Efrîn’i avucunun içi gibi bildiği için Efrîn’de çok faydalı olacağını iyi biliyordu. Tüm yoğunlaşması Efrîn üzerineydi. Gördüğü her şeyi, eğitim aldığı her konuda kendisini Efrîn’de pratikte hayal ediyor, taktik geliştiriyordu. Gerçekten de amacına uygun araçlar yaratma konusunda yaratıcı ve üretkendi.

Koyduğu hedeflerle pratiği arasında ciddi bir yakınlık vardı ve de oldukça inatçıydı. Bazı sağlık sorunlarına rağmen, eğitimde yaşadığı kimi zorlanmalarına rağmen bir kere “Ah!” dediğini görmedik. Sporları ve gece yürüyüşlerini hiçbir zaman yarım bırakmadı. Eğitimlerde en çok ayağa kalkan, soru soran oydu.

Her şeyi en ince ayrıntısına kadar sorguluyor, hiçbir şeyi anlamadan geçmek istemiyordu. Onun bu düşünme tarzı, sürekli başka şeylerle bağlantı kurarak anlamlandırmaya çalışması, kafasında çelişkileri bazen çıkmazları artırıyordu.  İstisnasız her kalktığında “Heval, niha nakokî seremin da çebû” (Kafamda bir çelişki oluştu) diye cümlesine başlar, o çelişkisi bitinceye kadar da oturmazdı. Onun için artık arkadaşlar “Hevala Nakokî” (Heval Çelişki) lakabını takmışlardı.

Ortamımızda güler yüzlülüğü, sıcakkanlılığı, eleştirilerinde yanlışlarla uzlaşmaz tavrı, cinsiyetçi eril yaklaşımlara karşı mücadelesi bitmek bilmezdi. Kadın arkadaşların daha ileride olması yönünde, özellikle erkek işi olarak görülen işleri yapmakta müthiş bir çabası vardı.

Bir gün bir tim kadın arkadaş eyleme gidecektik. 40 kiloluk bir mayını uzunca bir yolu arşınlayarak bir tepeye yerleştirecektik. Her birimiz belli aralıklarla taşıdık. Herkes diğeri daha fazla yorulmasın diye uzun süre taşımaya çalışıyor, artık ayaklar yerde sürününce diğeri sırtından alıyordu.

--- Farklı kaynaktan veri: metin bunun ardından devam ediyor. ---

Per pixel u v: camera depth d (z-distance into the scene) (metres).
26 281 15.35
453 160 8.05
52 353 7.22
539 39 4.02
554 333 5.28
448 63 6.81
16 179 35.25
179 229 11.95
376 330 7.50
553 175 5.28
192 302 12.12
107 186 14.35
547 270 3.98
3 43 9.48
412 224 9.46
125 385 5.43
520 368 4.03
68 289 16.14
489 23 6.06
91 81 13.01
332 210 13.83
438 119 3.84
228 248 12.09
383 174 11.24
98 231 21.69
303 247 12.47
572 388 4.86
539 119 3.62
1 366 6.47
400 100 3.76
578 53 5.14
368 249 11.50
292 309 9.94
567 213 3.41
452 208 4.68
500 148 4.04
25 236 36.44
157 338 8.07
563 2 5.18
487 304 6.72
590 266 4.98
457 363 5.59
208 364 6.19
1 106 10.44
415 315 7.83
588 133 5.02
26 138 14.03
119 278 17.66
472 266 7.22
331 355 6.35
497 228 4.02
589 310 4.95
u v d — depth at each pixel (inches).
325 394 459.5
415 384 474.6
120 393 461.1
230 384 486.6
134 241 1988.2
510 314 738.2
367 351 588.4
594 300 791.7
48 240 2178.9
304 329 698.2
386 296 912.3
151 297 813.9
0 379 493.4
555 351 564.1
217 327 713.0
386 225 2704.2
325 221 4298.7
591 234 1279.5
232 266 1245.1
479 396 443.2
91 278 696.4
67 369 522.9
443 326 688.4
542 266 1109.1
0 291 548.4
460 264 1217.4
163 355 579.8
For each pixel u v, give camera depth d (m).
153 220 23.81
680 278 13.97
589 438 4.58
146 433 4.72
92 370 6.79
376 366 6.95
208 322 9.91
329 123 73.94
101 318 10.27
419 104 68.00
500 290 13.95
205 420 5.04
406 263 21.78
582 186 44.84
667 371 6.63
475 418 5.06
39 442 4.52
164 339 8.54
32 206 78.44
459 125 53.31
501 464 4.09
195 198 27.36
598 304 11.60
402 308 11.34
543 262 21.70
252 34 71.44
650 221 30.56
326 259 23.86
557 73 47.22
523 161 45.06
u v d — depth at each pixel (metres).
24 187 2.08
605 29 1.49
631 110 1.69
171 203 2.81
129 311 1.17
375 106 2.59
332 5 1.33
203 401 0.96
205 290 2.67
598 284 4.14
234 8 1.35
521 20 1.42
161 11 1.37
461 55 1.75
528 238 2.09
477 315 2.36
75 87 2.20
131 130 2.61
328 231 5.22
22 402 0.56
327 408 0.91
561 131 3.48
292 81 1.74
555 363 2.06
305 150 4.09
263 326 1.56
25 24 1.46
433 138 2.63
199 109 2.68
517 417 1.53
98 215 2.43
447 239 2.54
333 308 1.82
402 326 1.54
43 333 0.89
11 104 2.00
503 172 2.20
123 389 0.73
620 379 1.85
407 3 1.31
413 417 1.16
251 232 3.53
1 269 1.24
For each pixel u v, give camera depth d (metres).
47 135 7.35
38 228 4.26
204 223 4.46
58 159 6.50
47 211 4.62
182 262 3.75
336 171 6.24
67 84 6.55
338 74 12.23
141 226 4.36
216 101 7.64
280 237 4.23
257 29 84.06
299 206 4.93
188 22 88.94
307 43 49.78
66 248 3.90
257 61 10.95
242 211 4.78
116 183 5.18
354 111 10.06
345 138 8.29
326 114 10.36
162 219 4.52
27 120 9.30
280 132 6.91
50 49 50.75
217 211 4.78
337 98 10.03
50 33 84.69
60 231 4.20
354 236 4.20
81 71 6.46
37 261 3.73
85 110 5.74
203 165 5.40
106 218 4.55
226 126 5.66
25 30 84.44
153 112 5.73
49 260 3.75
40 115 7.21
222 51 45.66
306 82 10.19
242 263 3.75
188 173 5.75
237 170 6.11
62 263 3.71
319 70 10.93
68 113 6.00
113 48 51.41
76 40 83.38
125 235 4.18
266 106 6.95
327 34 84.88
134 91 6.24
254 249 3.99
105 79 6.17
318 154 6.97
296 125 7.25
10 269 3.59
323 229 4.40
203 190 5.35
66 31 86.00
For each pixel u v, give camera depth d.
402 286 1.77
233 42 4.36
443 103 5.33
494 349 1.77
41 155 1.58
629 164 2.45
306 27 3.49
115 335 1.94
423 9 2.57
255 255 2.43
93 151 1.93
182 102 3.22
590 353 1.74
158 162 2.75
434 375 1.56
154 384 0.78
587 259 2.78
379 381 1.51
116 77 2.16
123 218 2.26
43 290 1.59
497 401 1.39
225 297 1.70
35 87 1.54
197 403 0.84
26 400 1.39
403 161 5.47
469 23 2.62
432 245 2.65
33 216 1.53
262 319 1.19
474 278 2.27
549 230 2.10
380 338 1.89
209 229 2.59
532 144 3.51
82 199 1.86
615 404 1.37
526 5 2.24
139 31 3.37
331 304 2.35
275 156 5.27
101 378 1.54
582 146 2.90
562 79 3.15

En son yerleştireceğimiz tepeye geldik. Tepe çok yüksek ve dikti. Yüksüz bile yürümekte zorlanırken, Heval Ruken aldı mayını tepeyi çıkmaya başladı. Ben tam arkasından takip ediyordum, ara ara yükü almaya çalıştımsa da başarılı olamadım. Kendimi deniyorum diyordu, “Efrîn’e gittiğimde de böylesi tepeler olacak, yapabilecek miyim oralarda bu ağır yüklerle diye”.

Öyle deyince sesimi çıkarmadım, biliyorum kilitlenmişti, yoğunlaşmasını bozmak istemedim. Arkadan yürümeye devam ettim, belki düşer, arkadan destek ihtiyacı olur diye. Eleştirdi beni, olur da düşerse mayının patlama ihtimali var diye. Bir şey olursa sadece bana olsun demişti. Soluk soluğa tırmandı o tepeyi, artık Efrîn’de de yapabilecekti, yaptı da…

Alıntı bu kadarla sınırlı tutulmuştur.